### Your task:
From the European Council statement below, return the passage exactly: begin at the words that contain "Sorting out the" and stop after "the world economy.".

### Provided text:
»»
This European Council was about three things.

Sorting out the problems of the Eurozone.

Promoting growth in the EU.

And ensuring that as the Eurozone develops new arrangements for governance, the interests of those outside the Eurozone are protected.

This latter point touches directly on the debate in this House later today, and I will say a word on this later in my statement.

Resolving the problems in the Eurozone is the urgent and over-riding priority facing not only the Eurozone members, but the EU as a whole – and indeed the rest of the world economy.

Britain is playing a positive role proposing the three vital steps needed to deal with this crisis – the establishment of a financial firewall big enough to contain any contagion; the credible recapitalisation of European banks; and a decisive solution to the problems in Greece.
««
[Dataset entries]
»»
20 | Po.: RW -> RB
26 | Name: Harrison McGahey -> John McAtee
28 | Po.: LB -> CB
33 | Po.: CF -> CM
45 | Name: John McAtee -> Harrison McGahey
««
### Result of the task:
Sorting out the problems of the Eurozone.

Promoting growth in the EU.

And ensuring that as the Eurozone develops new arrangements for governance, the interests of those outside the Eurozone are protected.

This latter point touches directly on the debate in this House later today, and I will say a word on this later in my statement.

Resolving the problems in the Eurozone is the urgent and over-riding priority facing not only the Eurozone members, but the EU as a whole – and indeed the rest of the world economy.